ChronosLex: Time-aware Incremental Training for Temporal Generalization of Legal Classification Tasks
This addresses temporal generalization challenges in legal text classification, offering incremental improvements for handling evolving legal concepts.
This study tackled the problem of legal multi-label text classification where concepts evolve over time, by introducing ChronosLex, an incremental training paradigm that trains on chronological splits; results showed that continual learning methods enhanced temporal generalizability, while temporal invariant methods struggled with temporal shifts.
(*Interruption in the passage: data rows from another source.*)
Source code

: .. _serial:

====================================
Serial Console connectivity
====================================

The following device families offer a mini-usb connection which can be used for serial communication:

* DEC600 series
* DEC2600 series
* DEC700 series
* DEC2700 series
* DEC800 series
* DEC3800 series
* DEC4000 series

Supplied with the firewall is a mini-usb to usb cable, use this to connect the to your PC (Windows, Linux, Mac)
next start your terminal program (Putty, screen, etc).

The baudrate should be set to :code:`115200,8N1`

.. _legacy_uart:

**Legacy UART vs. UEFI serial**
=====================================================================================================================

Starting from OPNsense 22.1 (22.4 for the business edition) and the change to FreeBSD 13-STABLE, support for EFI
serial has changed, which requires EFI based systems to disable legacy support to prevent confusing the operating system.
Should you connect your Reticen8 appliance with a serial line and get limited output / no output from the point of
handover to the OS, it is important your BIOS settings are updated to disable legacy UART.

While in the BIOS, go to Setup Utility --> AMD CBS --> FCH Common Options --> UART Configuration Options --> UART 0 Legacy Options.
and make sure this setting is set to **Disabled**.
This study investigates the challenges posed by the dynamic nature of legal multi-label text classification tasks, where legal concepts evolve over time. Existing models often overlook the temporal dimension in their training process, leading to suboptimal performance of those models over time, as they treat training data as a single homogeneous block. To address this, we introduce ChronosLex, an incremental training paradigm that trains models on chronological splits, preserving the temporal order of the data. However, this incremental approach raises concerns about overfitting to recent data, prompting an assessment of mitigation strategies using continual learning and temporal invariant methods. Our experimental results over six legal multi-label text classification datasets reveal that continual learning methods prove effective in preventing overfitting thereby enhancing temporal generalizability, while temporal invariant methods struggle to capture these dynamics of temporal shifts.